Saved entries
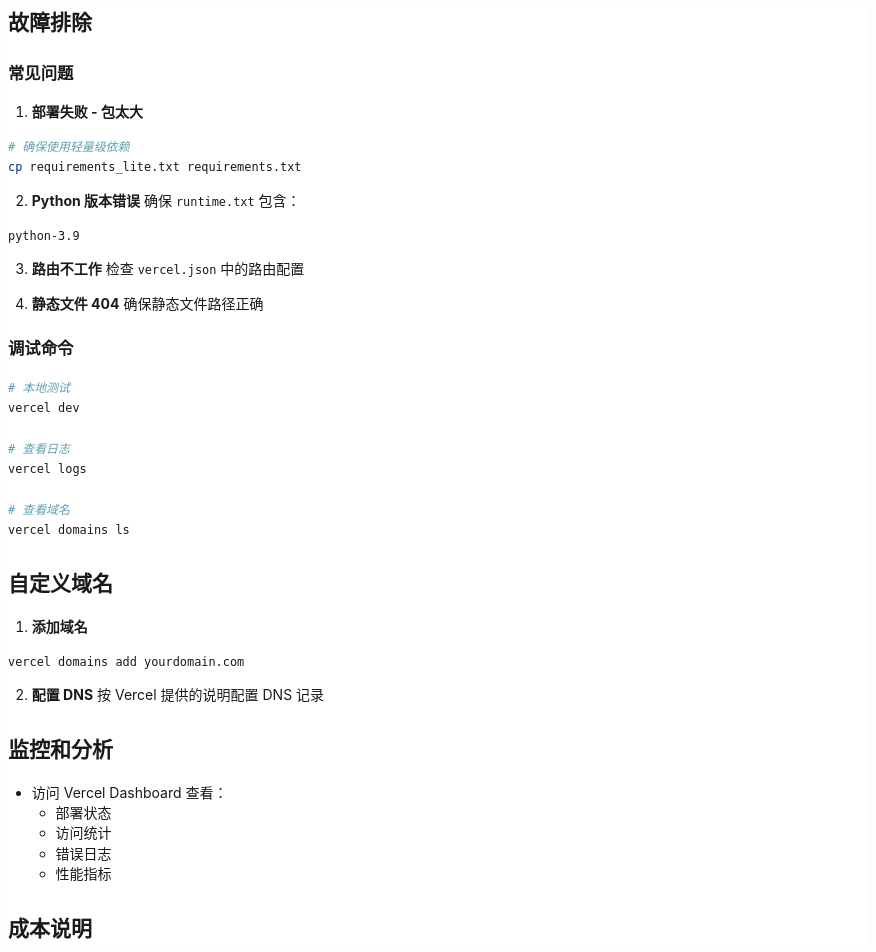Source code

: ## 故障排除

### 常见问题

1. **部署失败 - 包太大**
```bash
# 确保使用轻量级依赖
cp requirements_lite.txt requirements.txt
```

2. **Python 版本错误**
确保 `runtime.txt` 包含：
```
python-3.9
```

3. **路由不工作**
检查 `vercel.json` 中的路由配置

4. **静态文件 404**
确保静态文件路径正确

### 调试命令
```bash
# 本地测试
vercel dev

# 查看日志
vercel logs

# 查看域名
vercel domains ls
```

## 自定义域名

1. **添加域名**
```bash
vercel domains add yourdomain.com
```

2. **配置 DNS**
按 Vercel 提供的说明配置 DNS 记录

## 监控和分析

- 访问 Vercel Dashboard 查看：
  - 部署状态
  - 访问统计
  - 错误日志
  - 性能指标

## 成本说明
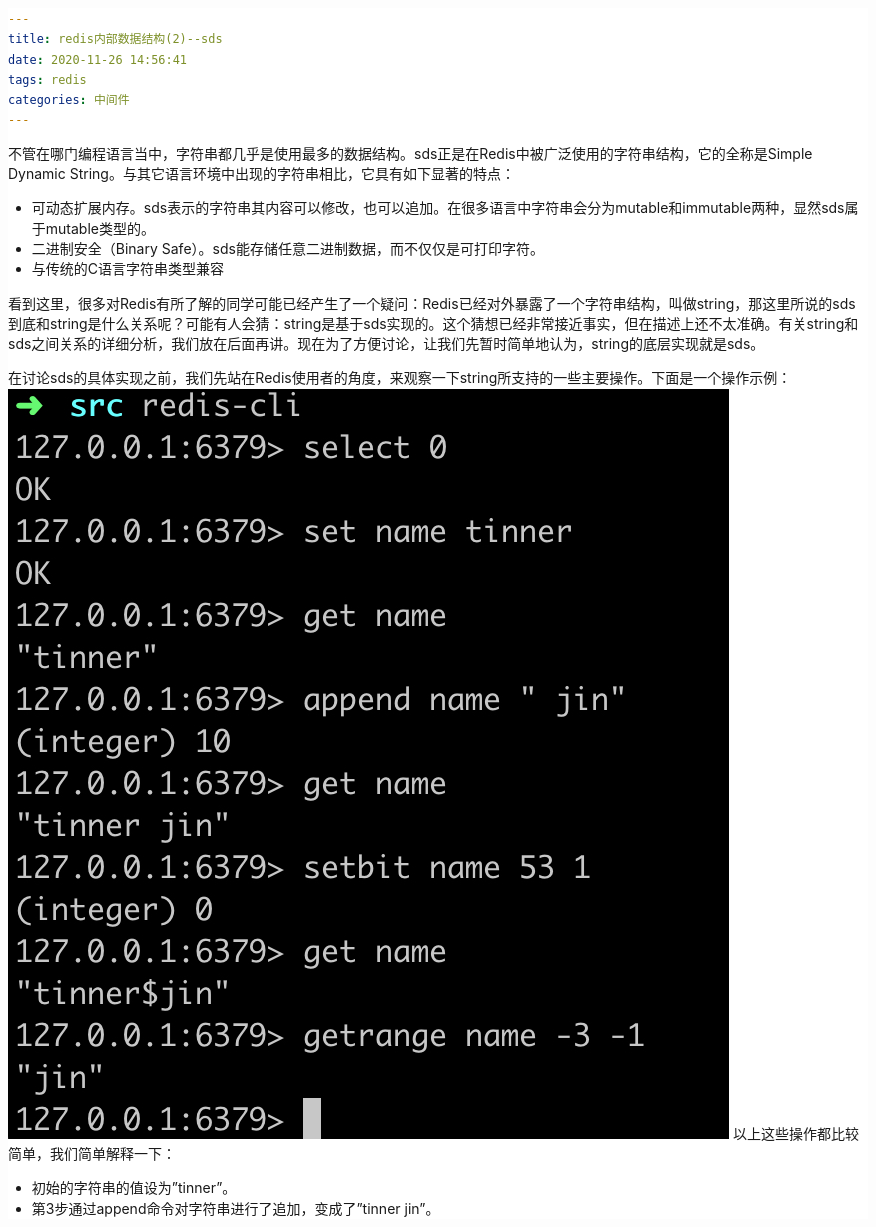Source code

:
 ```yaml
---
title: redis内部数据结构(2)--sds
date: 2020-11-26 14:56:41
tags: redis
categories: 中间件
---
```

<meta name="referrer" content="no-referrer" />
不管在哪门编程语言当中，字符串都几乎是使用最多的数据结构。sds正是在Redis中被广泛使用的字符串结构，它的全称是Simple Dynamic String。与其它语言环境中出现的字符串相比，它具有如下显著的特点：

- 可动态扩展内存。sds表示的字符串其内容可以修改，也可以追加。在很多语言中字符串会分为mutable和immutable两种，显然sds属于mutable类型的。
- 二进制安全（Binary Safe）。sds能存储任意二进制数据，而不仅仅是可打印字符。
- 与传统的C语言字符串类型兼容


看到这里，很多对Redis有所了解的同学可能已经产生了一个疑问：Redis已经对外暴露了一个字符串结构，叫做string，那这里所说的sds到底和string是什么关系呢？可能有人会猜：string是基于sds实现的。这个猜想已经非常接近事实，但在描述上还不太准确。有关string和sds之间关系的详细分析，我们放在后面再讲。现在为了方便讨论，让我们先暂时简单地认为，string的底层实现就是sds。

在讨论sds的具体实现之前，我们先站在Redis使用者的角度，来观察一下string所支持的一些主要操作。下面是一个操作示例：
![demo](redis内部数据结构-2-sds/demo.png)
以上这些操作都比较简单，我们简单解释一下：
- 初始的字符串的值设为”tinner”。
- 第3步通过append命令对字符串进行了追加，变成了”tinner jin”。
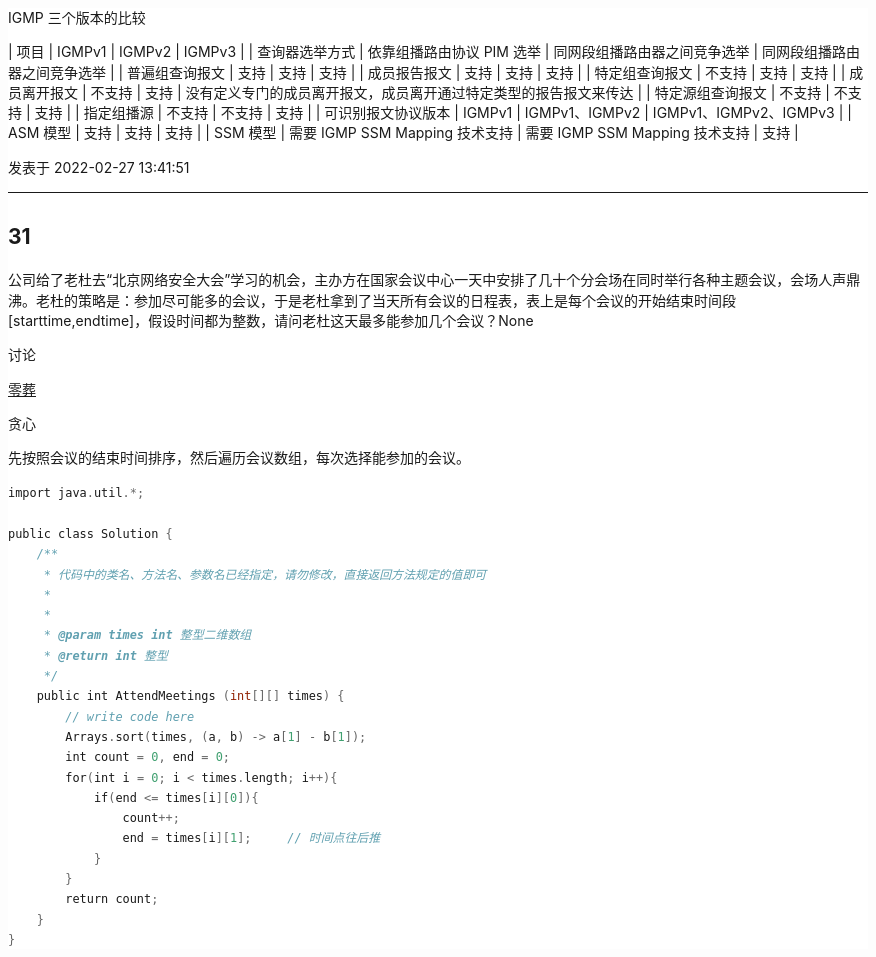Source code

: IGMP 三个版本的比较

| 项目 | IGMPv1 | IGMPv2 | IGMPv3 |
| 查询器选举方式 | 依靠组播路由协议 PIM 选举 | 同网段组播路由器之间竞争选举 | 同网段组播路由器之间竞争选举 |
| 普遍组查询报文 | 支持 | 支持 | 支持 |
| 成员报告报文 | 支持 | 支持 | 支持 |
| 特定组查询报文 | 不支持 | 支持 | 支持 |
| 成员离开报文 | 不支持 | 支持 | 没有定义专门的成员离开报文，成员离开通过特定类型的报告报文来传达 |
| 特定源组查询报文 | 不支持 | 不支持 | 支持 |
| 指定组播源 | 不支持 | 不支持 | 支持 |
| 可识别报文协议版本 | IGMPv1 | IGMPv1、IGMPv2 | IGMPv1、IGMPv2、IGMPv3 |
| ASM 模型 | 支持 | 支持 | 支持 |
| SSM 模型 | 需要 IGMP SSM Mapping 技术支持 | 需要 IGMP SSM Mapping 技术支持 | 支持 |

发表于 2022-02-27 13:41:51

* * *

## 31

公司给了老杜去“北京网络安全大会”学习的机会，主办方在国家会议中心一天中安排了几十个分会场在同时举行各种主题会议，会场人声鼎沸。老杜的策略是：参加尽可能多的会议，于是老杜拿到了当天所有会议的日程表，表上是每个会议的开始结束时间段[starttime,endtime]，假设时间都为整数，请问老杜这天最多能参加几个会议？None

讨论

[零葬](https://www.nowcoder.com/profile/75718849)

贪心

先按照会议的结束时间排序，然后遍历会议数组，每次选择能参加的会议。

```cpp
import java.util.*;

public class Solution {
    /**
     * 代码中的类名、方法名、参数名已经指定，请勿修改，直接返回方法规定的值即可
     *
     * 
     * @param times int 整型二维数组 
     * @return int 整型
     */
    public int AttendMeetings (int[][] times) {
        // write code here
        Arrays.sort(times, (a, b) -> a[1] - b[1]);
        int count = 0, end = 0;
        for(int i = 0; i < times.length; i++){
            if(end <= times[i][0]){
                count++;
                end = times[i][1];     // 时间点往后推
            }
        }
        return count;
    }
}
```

> _Problem description_: Write out every line of the entries above exactly, and omit their pictures.

> _Task response_:
Source code

: ## 故障排除

### 常见问题

1. **部署失败 - 包太大**
```bash
# 确保使用轻量级依赖
cp requirements_lite.txt requirements.txt
```

2. **Python 版本错误**
确保 `runtime.txt` 包含：
```
python-3.9
```

3. **路由不工作**
检查 `vercel.json` 中的路由配置

4. **静态文件 404**
确保静态文件路径正确

### 调试命令
```bash
# 本地测试
vercel dev

# 查看日志
vercel logs

# 查看域名
vercel domains ls
```

## 自定义域名

1. **添加域名**
```bash
vercel domains add yourdomain.com
```

2. **配置 DNS**
按 Vercel 提供的说明配置 DNS 记录

## 监控和分析

- 访问 Vercel Dashboard 查看：
  - 部署状态
  - 访问统计
  - 错误日志
  - 性能指标

## 成本说明
Source code

:
 ```yaml
---
title: redis内部数据结构(2)--sds
date: 2020-11-26 14:56:41
tags: redis
categories: 中间件
---
```

<meta name="referrer" content="no-referrer" />
不管在哪门编程语言当中，字符串都几乎是使用最多的数据结构。sds正是在Redis中被广泛使用的字符串结构，它的全称是Simple Dynamic String。与其它语言环境中出现的字符串相比，它具有如下显著的特点：

- 可动态扩展内存。sds表示的字符串其内容可以修改，也可以追加。在很多语言中字符串会分为mutable和immutable两种，显然sds属于mutable类型的。
- 二进制安全（Binary Safe）。sds能存储任意二进制数据，而不仅仅是可打印字符。
- 与传统的C语言字符串类型兼容


看到这里，很多对Redis有所了解的同学可能已经产生了一个疑问：Redis已经对外暴露了一个字符串结构，叫做string，那这里所说的sds到底和string是什么关系呢？可能有人会猜：string是基于sds实现的。这个猜想已经非常接近事实，但在描述上还不太准确。有关string和sds之间关系的详细分析，我们放在后面再讲。现在为了方便讨论，让我们先暂时简单地认为，string的底层实现就是sds。

在讨论sds的具体实现之前，我们先站在Redis使用者的角度，来观察一下string所支持的一些主要操作。下面是一个操作示例：
![demo](redis内部数据结构-2-sds/demo.png)
以上这些操作都比较简单，我们简单解释一下：
- 初始的字符串的值设为”tinner”。
- 第3步通过append命令对字符串进行了追加，变成了”tinner jin”。
Source code

: IGMP 三个版本的比较

| 项目 | IGMPv1 | IGMPv2 | IGMPv3 |
| 查询器选举方式 | 依靠组播路由协议 PIM 选举 | 同网段组播路由器之间竞争选举 | 同网段组播路由器之间竞争选举 |
| 普遍组查询报文 | 支持 | 支持 | 支持 |
| 成员报告报文 | 支持 | 支持 | 支持 |
| 特定组查询报文 | 不支持 | 支持 | 支持 |
| 成员离开报文 | 不支持 | 支持 | 没有定义专门的成员离开报文，成员离开通过特定类型的报告报文来传达 |
| 特定源组查询报文 | 不支持 | 不支持 | 支持 |
| 指定组播源 | 不支持 | 不支持 | 支持 |
| 可识别报文协议版本 | IGMPv1 | IGMPv1、IGMPv2 | IGMPv1、IGMPv2、IGMPv3 |
| ASM 模型 | 支持 | 支持 | 支持 |
| SSM 模型 | 需要 IGMP SSM Mapping 技术支持 | 需要 IGMP SSM Mapping 技术支持 | 支持 |

发表于 2022-02-27 13:41:51

* * *

## 31

公司给了老杜去“北京网络安全大会”学习的机会，主办方在国家会议中心一天中安排了几十个分会场在同时举行各种主题会议，会场人声鼎沸。老杜的策略是：参加尽可能多的会议，于是老杜拿到了当天所有会议的日程表，表上是每个会议的开始结束时间段[starttime,endtime]，假设时间都为整数，请问老杜这天最多能参加几个会议？None

讨论

[零葬](https://www.nowcoder.com/profile/75718849)

贪心

先按照会议的结束时间排序，然后遍历会议数组，每次选择能参加的会议。

```cpp
import java.util.*;

public class Solution {
    /**
     * 代码中的类名、方法名、参数名已经指定，请勿修改，直接返回方法规定的值即可
     *
     * 
     * @param times int 整型二维数组 
     * @return int 整型
     */
    public int AttendMeetings (int[][] times) {
        // write code here
        Arrays.sort(times, (a, b) -> a[1] - b[1]);
        int count = 0, end = 0;
        for(int i = 0; i < times.length; i++){
            if(end <= times[i][0]){
                count++;
                end = times[i][1];     // 时间点往后推
            }
        }
        return count;
    }
}
```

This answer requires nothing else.